Di dalam Islam Nusantara terkandung identitas keindonesiaan yang, yakni identitas yang lahir dari peradaban dan dan cara berpikir Muslim Indonesia (Nusantara). Gus Mus, salah satu kiai besar kita, mengungkapkan bahwa Islam Nusantara adalah Solusi Peradaban (2019). Islam Nusantara memiiki wajah mencolok sekaligus nilai-nilai harmoni sosial dan toleransi dalam kehidupan masyarakatnya. Negara kita yang berdasarkan Pancasila dan UUD 1945, bersendikan Bhineka Tunggal Ika, merupakan konsep peradaban yang mencerminkan pemahaman Islam Ahlussunah wal Jama’ah, peradaban yang sugguh bercirikan rahmat.

Ada banyak sekali teladan dalam berbangga diri dengan identitas keindonesiaan.
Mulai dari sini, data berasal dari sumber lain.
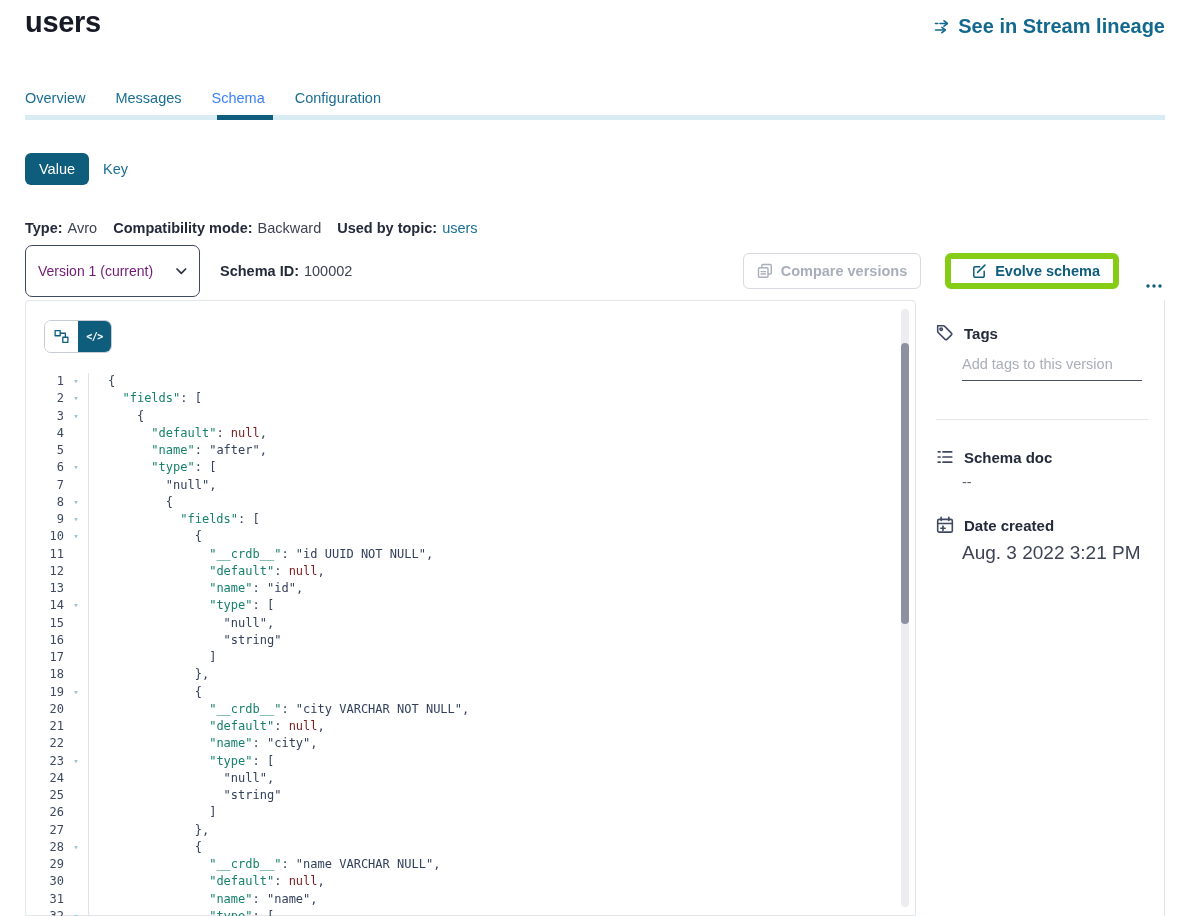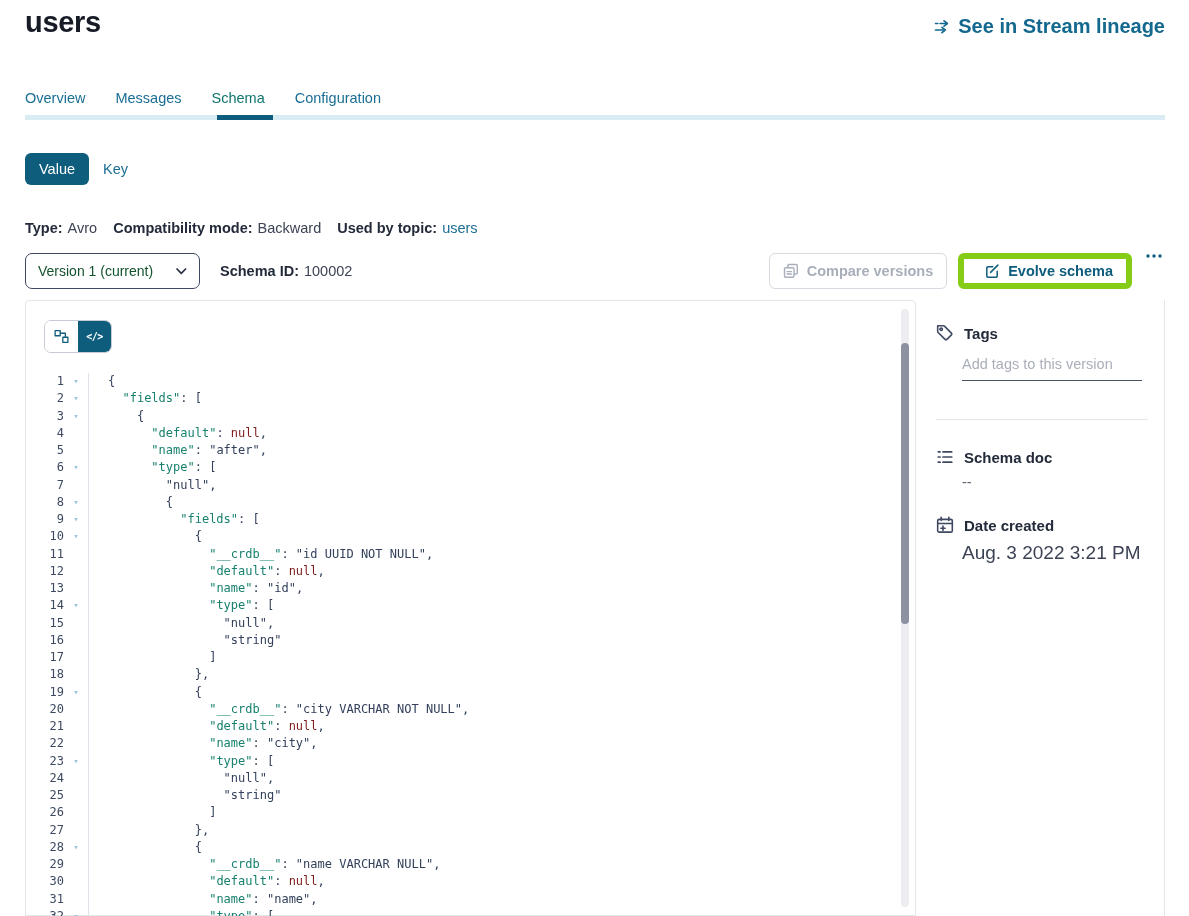"Schema" .tab.active { color: #0f766e -> #3b82f6 }
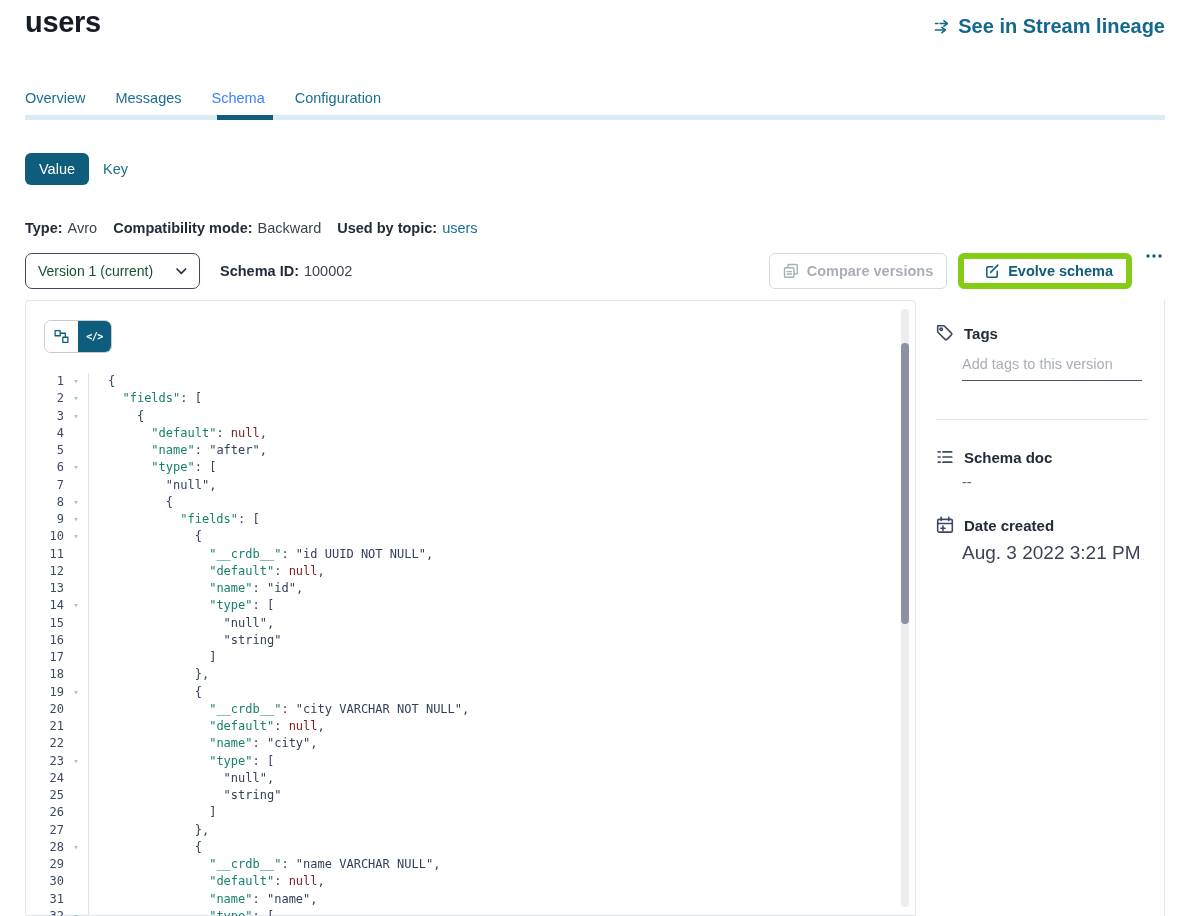"Version 1 (current)" #version-select { color: #14532d -> #701a75; height: 36px -> 52px }
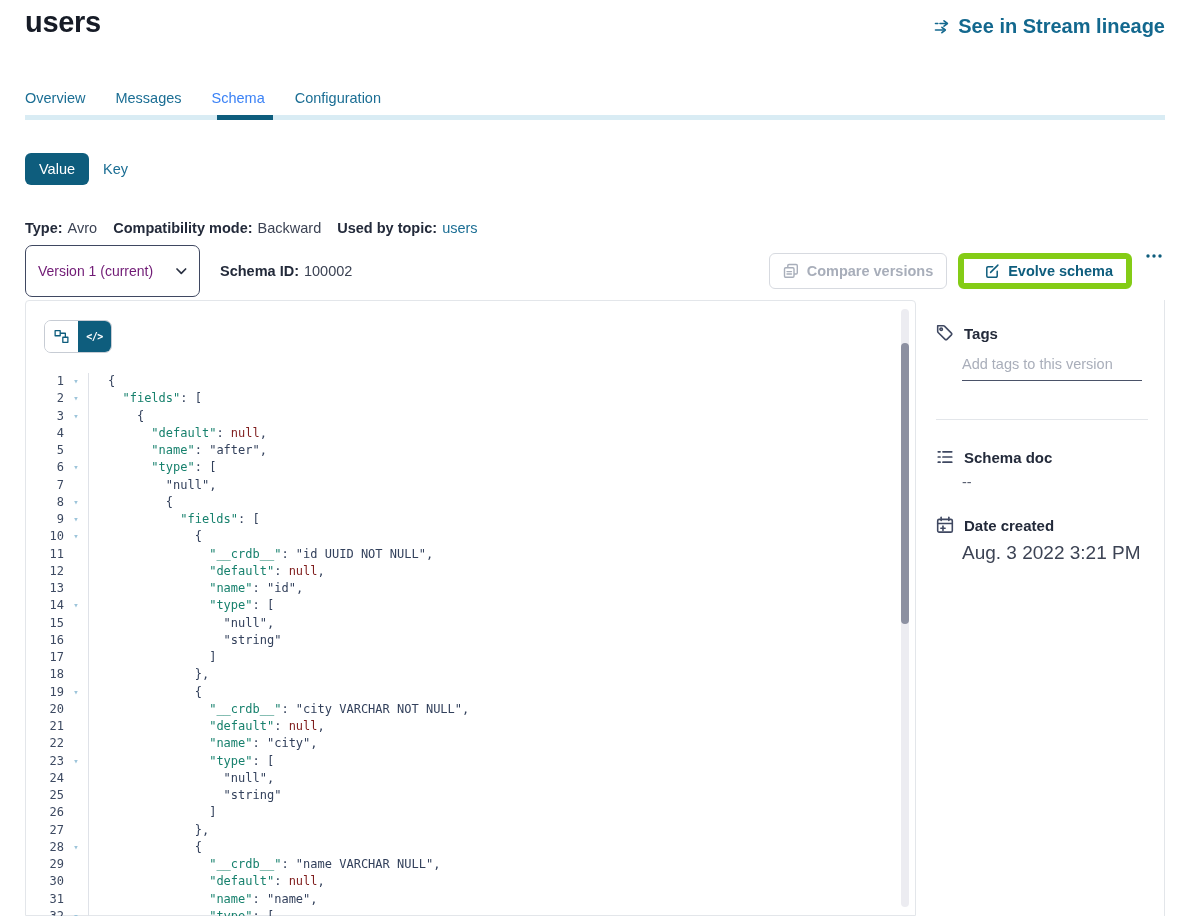"Compare versions" #version-actions { align-items: flex-start -> flex-end; gap: 11px -> 24px }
Misalnya, Gus Dur, Gus Mus, dan KH. Said Aqil Siraj adalah tokoh-tokoh Muslim Indonesia yang menempuh pendidikan di Arab selama bertahun-tahun, tetapi tetap berbangga diri dengan identitas keindonesiaannya. Faisal Ismail, Sahiron Syamsudin, Nurcholis Setiawan, contoh pemikir Muslim Indonesia yang mengkaji Islam ke Barat, tetapi tetap berbangga diri dengan identitas keindonesiaannya. Husein Ja’far, Haidar Bagir, Quraish Shihab, tokoh Muslim Tanah Air keturunan arab, namun bangga dengan identitas keindonesiaannya. Mereka semua adalah teladan kita dalam berislam dan berbangsa.

Dengan demikian, Muslim Tanah Air harus senantiasa bangga dan percaya dengan identitas cara berpikir (epistemologi) Islam yang lahir dari peradaban kita sendiri. Maka dari itu, produk keilmuan dan gagasan Islam yang lahir dari para pemikir muslim dan ulama Tanah Air, merupakan kunci untuk menjaga identitas keindonesiaan kita. Untuk menjadi Muslim yang baik dan rasional, seorang Muslim tidak perlu mengubah identitasnya sebagai Arab atau Barat. Khazanah keilmuan dan pemikiran Islam Nusantara telah melestarikan keislaman yang khas, otentisitas dan rasionalitasnya tidak kalah dari peradaban lain. Mari berbangga dengan identitas keindonesiaan kita sebagai Muslim Tanah Air!